Teaching, proclaiming, curing – these were the focal points of Jesus’ ministry and identity as our Messiah, part of today’s set of epiphanies about who Jesus was and is.
And after Jesus’ death, resurrection, and ascension, the disciples like Peter, Andrew, James and John would become apostles, ones sent to do as Jesus did, namely to teach, proclaim the good news and cure people in need of healing. Indeed, the book of the Acts of the Apostles is filled with stories of Jesus’ followers doing these things.

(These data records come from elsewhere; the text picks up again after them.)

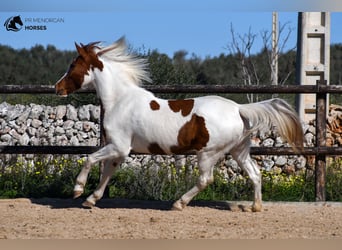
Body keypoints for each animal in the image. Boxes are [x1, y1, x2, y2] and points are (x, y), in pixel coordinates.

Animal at [54, 36, 304, 211]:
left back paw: (178, 203)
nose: (57, 88)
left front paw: (78, 190)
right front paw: (91, 200)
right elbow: (107, 173)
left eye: (73, 65)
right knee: (255, 174)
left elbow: (90, 159)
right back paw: (255, 207)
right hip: (238, 150)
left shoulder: (119, 146)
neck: (119, 100)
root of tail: (238, 108)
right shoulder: (118, 150)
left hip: (208, 153)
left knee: (206, 179)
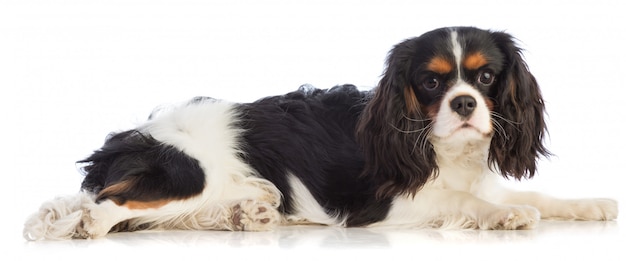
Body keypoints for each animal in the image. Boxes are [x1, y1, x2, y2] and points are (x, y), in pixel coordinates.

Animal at [23, 26, 616, 240]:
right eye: (431, 83)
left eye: (486, 77)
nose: (466, 102)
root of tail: (128, 138)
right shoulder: (383, 204)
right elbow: (464, 201)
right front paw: (504, 216)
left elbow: (540, 194)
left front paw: (592, 204)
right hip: (189, 174)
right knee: (105, 206)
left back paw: (250, 214)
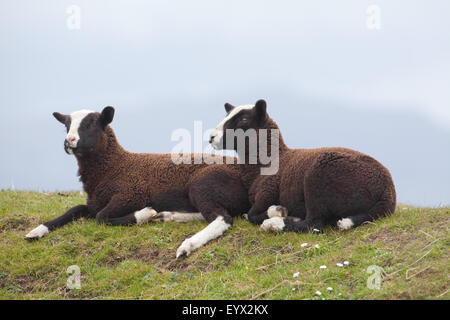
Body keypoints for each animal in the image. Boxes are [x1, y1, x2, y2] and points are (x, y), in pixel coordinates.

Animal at [25, 105, 250, 258]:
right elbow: (74, 209)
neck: (114, 166)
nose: (68, 141)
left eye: (90, 124)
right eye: (66, 126)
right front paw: (36, 231)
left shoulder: (131, 194)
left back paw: (187, 245)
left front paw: (144, 214)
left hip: (204, 183)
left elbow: (101, 217)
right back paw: (168, 216)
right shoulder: (94, 202)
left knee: (223, 218)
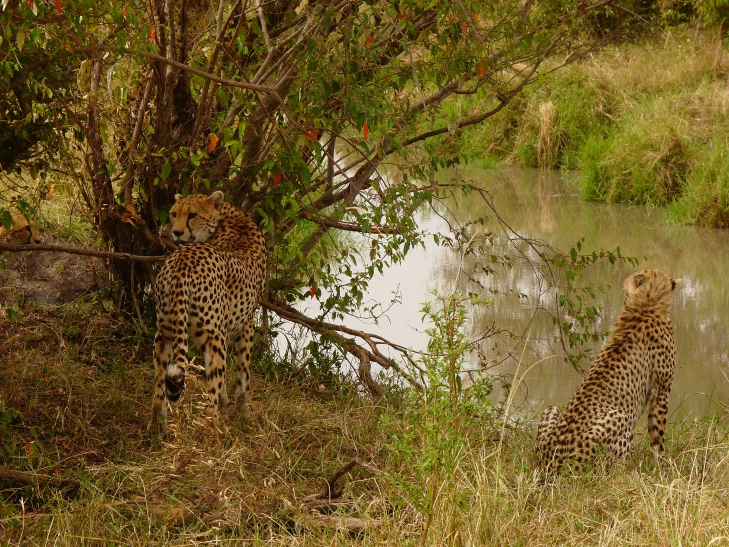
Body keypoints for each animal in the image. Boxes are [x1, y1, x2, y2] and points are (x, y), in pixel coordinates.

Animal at [149, 191, 267, 434]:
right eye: (174, 214)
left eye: (192, 214)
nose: (176, 232)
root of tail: (183, 259)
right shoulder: (246, 324)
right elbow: (244, 372)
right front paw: (242, 411)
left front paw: (228, 402)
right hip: (213, 337)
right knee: (211, 390)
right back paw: (214, 432)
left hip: (165, 330)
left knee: (160, 384)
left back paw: (157, 426)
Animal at [537, 269, 682, 476]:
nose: (624, 297)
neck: (645, 304)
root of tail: (550, 464)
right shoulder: (661, 391)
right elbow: (657, 436)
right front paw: (662, 468)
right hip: (620, 417)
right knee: (612, 472)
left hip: (551, 410)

Which brings us to 2023 and to our calling. We, too, are called by Jesus to follow him. And, by God’s grace and in the power of the Holy Spirit, Jesus makes us fishers of people, too. Thus, we, like Jesus and the disciples, also teach and proclaim the good news and share in God’s healing ministries in our own ways.

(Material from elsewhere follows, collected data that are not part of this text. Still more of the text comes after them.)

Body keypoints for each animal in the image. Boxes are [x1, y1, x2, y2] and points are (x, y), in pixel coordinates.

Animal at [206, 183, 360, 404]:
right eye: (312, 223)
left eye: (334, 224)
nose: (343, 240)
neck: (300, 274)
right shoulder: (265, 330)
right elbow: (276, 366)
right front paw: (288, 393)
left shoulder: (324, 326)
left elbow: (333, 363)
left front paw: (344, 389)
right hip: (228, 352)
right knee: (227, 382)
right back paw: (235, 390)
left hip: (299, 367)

We share in Jesus’ teaching ministry, for example, when we come to worship to listen to sermons like these. And we share in Jesus’ work of teaching when we participate in bible study.
And we proclaim the good news when we tell our family members, friends, neighbors, co-workers and others the wonderful things God has done for us in Jesus Christ.
And we share in Jesus’ ministries of healing when we pray for those sick at home or in the hospital and send a card to them or give them a call or better yet, visit them in person.
In all of these ways and more we play our role in the epiphanies that God continues even now in 2023 to give to the world in revealing Jesus Christ to be our friend, our teacher, our healer, our Savior, our Lord. Thanks be to God. Amen.